Friday, March 25, 2022

Synchronization in Java, Part 3: Atomic operations and deadlocks

This third article in a series on thread synchronization describes volatile fields, final variables, atomic operations, deadlocks, the deprecated stop and suspend methods, and on-demand initializations.

The first article in this series on thread synchronization covered the fundamentals of race conditions, lock objects, condition objects, and the await, signal, and signalAll methods. The second article addressed intrinsic locks, the synchronized keyword, synchronized blocks, ad hoc locks, and the concept of monitors.

This series conclusion describes volatile fields, final variables, atomic operations, deadlocks, the deprecated stop and suspend methods, and on-demand initializations.

Volatile fields

Sometimes, it seems excessive to pay the cost of synchronization just to read or write an instance field or two. After all, what can go wrong? Unfortunately, with modern processors and compilers, there is plenty of room for error.

◉ Computers with multiple processors can temporarily hold memory values in registers or local memory caches. As a consequence, threads running in different processors may see different values for the same memory location!

◉ Compilers can reorder instructions for maximum throughput. Compilers won’t choose an ordering that changes the meaning of the code, but they assume that memory values are changed only when there are explicit instructions in the code. However, a memory value can be changed by another thread!

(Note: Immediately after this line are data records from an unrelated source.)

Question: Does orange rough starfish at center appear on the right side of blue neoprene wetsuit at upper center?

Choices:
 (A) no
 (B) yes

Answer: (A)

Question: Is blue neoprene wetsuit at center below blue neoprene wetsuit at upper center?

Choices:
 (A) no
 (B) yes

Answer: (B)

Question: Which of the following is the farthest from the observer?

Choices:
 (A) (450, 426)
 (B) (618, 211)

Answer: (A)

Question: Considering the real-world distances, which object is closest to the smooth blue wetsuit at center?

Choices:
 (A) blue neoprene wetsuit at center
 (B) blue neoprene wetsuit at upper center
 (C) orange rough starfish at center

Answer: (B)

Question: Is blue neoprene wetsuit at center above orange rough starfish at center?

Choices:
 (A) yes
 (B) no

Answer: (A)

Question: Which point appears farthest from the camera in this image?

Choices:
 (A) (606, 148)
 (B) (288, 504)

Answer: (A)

If you use locks to protect code that can be accessed by multiple threads, you won’t have these problems. Compilers are required to respect locks by flushing local caches as necessary and not inappropriately reordering instructions. The details are explained in the Java Memory Model and Thread Specification developed by JSR 133. Much of the specification is highly complex and technical, but the document also contains a number of clearly explained examples. (“JSR 133 (Java Memory Model) FAQ” is a more accessible overview article by Jeremy Manson and Brian Goetz.)

Oracle Java Language Architect Brian Goetz coined the following synchronization motto: “If you write a variable which may next be read by another thread, or you read a variable which may have last been written by another thread, you must use synchronization.”

The volatile keyword offers a lock-free mechanism for synchronizing access to an instance field. If you declare a field as volatile, the compiler and the virtual machine take into account that the field may be concurrently updated by another thread.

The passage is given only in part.